Auf geordnete Art und Weise lief der sogenannte Bildersturm im Zürcher Grossmünster, der zentralen Kirche der Stadt, ab. "Es gab bei uns keinen Bildersturm, wenn man damit die Vorstellung verbindet, als würde ein wütender Mob Altar und Sakralgegenstände aus der Kirche hinausschmeißen. So etwas gab es allenfalls nur in Bern und Basel, aber in Zürich ging es anders los", erklärt Christoph Sigrist, Pfarrer am Grossmünster. Die einzige Gewaltanwendung habe es gegenüber einem Gemälde von Felix und Regula gegeben, dieses sei zerschnitten und dann übermalt worden. "Sonst geschah es auf Anordnung der Obrigkeit in den Jahren 1524 und 1526 und zwar in geordneter Art und Weise, indem man die Altarbilder den Eigentümern zukommen ließ. Es ging mit rechten Dingen zu. Was man weiß, ist, dass einige Gegenstände in der Limmat versenkt wurden, aber das war es auch schon."

Auf dem Land habe die Situation anders ausgesehen, sagt Kirchenhistoriker Opitz. "Die Reformation war eine Erneuerungsbewegung, die auch eine politische Dimension hatte." Grundsätzlich waren die Bauern den reformatorischen Ideen gegenüber sehr aufgeschlossen. Dass die Landbevölkerung gegenüber den Klöstern abgabepflichtig war, hatte schon vor der Reformation zu Spannungen geführt. "Die Klöster haben die Abgaben verwendet, um Kirchenschätze herzustellen oder zu kaufen. Diese standen in den Kirchen. Somit haben die Bauern die Reformation auch verstanden als Befreiung von der in diesem Sinn verwendeten Zinslast, als Befreiung von der Knechtschaft von Äbten und Klöstern, die einen geistlichen Anspruch erhoben und weltliche Herrschaft ausübten. 'Götzenzerstörung' wurde somit auch als Beendigung der Unterdrückung verstanden", sagt Opitz.

Unterschiedliche Kontexte

"Bilderzerstörungen" in der Reformation des 16. Jahrhunderts und durch den "Islamischen Staat" im 21. Jahrhundert gleichen einander nur auf den ersten Blick. "Die Terroristen marschieren in fremde Städte ein und zerstören Bilder, die ihnen nicht gehören. Das war in Zürich ganz anders: die haben nach einem demokratischen Beschluss ihre eigenen Bilder in ihrer eigenen Stadt abgehängt", resümiert Opitz. "Der militante Islam heute scheint eher eine Reaktion auf die Moderne zu sein, mit der man nicht klar kommt. Der Konfliktpunkt im 16. Jahrhundert hingegen war ein ganz anderer. Wenn zwei dasselbe tun, kann es trotzdem etwas ganz Verschiedenes sein", so Kirchenhistoriker Opitz.

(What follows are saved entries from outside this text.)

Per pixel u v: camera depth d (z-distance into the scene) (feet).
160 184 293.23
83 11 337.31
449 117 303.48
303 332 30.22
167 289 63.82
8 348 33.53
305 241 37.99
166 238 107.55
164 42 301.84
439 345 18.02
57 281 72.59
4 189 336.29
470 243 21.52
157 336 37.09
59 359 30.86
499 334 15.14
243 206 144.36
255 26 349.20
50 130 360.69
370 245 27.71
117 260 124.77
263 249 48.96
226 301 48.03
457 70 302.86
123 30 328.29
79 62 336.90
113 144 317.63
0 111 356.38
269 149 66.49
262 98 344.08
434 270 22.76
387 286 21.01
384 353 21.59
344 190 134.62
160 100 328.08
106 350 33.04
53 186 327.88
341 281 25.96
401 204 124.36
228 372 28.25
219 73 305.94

"Die damalige und die heutige Zeit sind ganz schwierig miteinander zu vergleichen, weil die Kontexte ganz unterschiedlich sind", findet auch Pfarrer Sigrist. Ein Aspekt sei ihm dabei besonders wichtig: Bei Zwingli stehe hinter der Bilderkritik nicht der Hass gegenüber einer Religion oder einer Konfession, sondern die Überzeugung, dass die Bilder von der echten Beziehung zu Gott ablenken würden. "Da merkt man, das ist nicht vergleichbar mit der Haltung der heutigen IS-Kämpfer. Was diese Leute machen, sind reine Hassgeschichten."